Q: What happens when you cross a pig with a Democrat? A: Nothing. There are some things a pig won't do.
A Democrat walks into a doctor's office with a frog sitting on his head. The frog looks at the doctor and says, "Hey doc, can you get this wart off my ass?
Two flies sit on a pile of poop. One fly passes gas. The other fly looks at him and says, "Hey do you mind? I'm eating here."
A Liberal found a magic genie's lamp and rubbed it. The genie said, "I will grant you one wish." He said, "I wish I were smarter". So the genie made him a Republican.
A beautiful princess comes upon a frog in a meadow near her castle. The frog hops into the princess' lap and says, "My lady, one kiss from you, and I will turn back into the dapper, young prince that I once was, and then, my sweet, we can marry and set-up housekeeping in yon castle with my mother, where you can prepare my meals, clean my clothes, bear my children and forever be happy doing so." That night, as the princess dines on lightly sauteed frog legs, she chuckles to herself, "I don't f**kin' think so."
Q: Why should Democrats be buried 100 feet deep? A: Because deep down, they're really good people.

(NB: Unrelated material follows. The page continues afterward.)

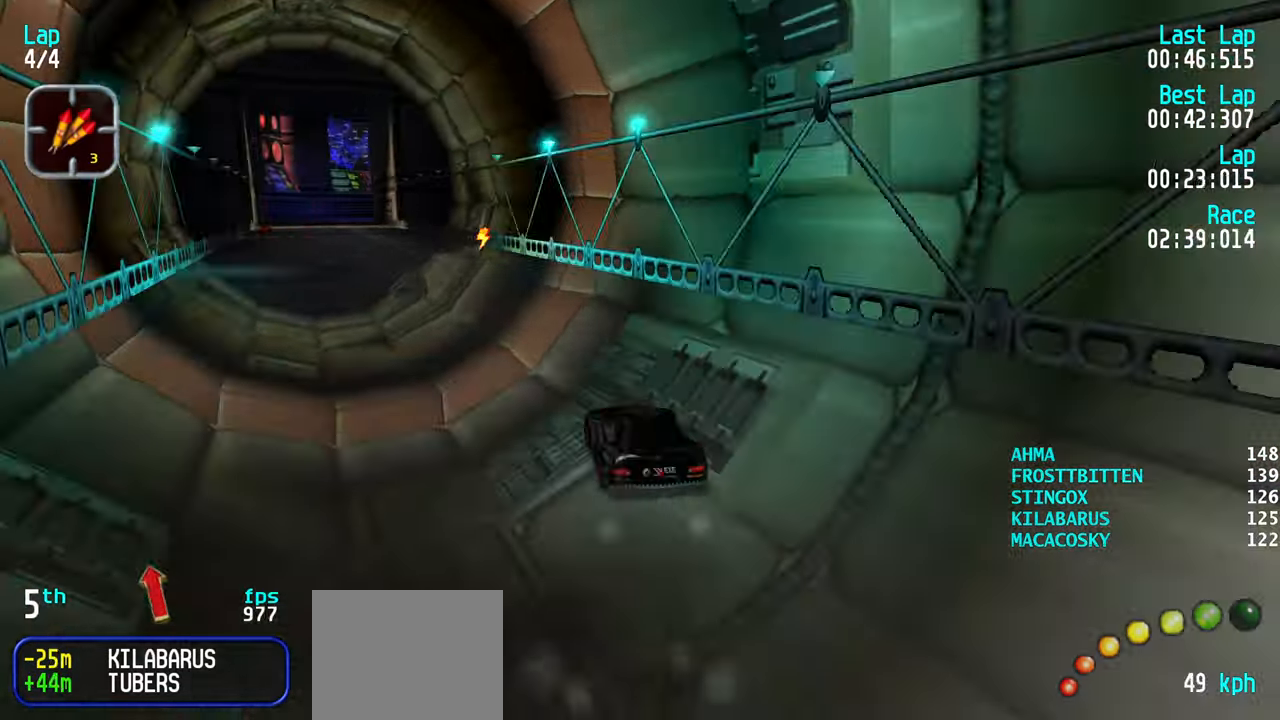
{"keys": ["up"], "events": [[17, "left", "down"], [100, "left", "up"], [200, "left", "down"], [300, "left", "up"], [350, "left", "down"], [483, "left", "up"]]}
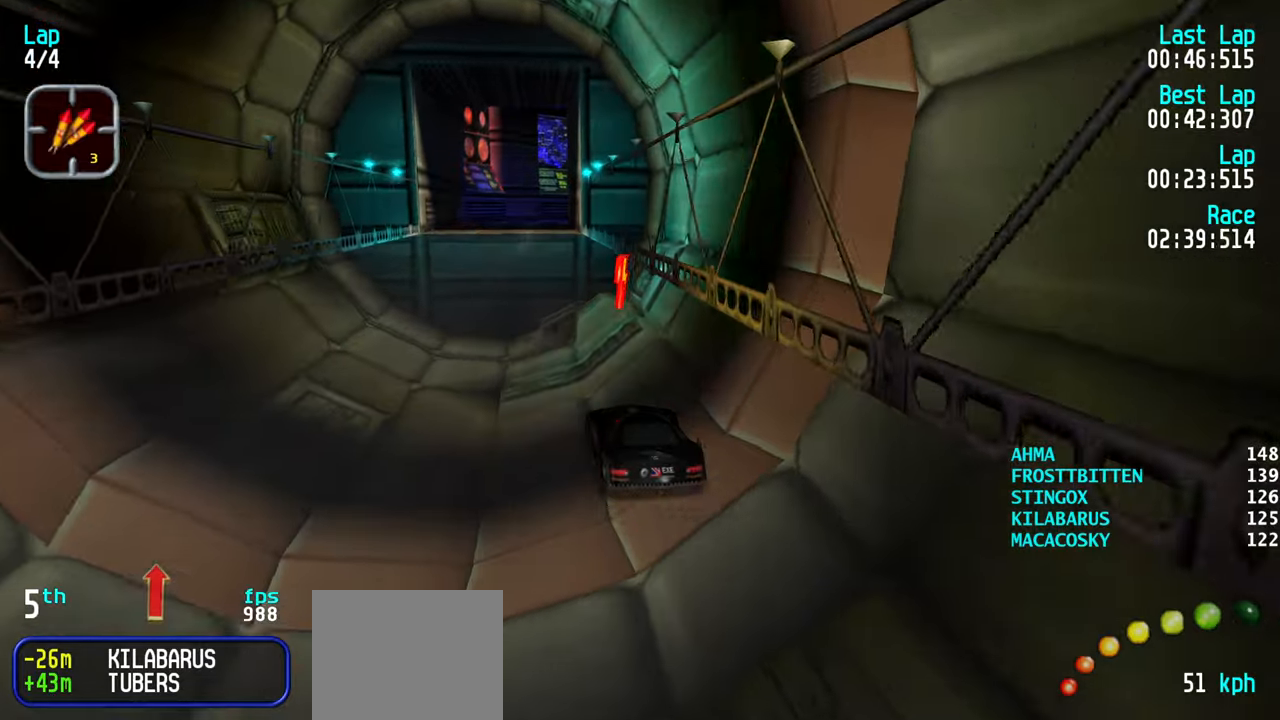
{"keys": ["up"], "events": [[33, "left", "down"], [116, "left", "up"], [166, "left", "down"], [266, "left", "up"], [350, "left", "down"], [400, "left", "up"]]}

A Football team was on the field during practice, when to their surprise, a big turkey suddenly walked up to the coach and demanded a tryout. "Are you crazy," hollered the coach, "we don’t give tryouts to turkeys." Before he knew it the turkey started dashing towards the football and made a fantastic catch. "That was amazing," exclaimed the coach. "I have never seen anything like that! How much do you want for a year?" "Don’t worry about money," said the turkey, "let me just ask you something, does the season go past thanksgiving?"
A true meaning of the word DEMOCRATS: Dangerous Excessive Member Of Crazy Rats
Q: What is a Democratic Free Market? A: One that hands out slices of cheese.
Q: What do you get when you cross a pilgrim with a democrat? A: A god-fearing tax collector who gives thanks for what other people have.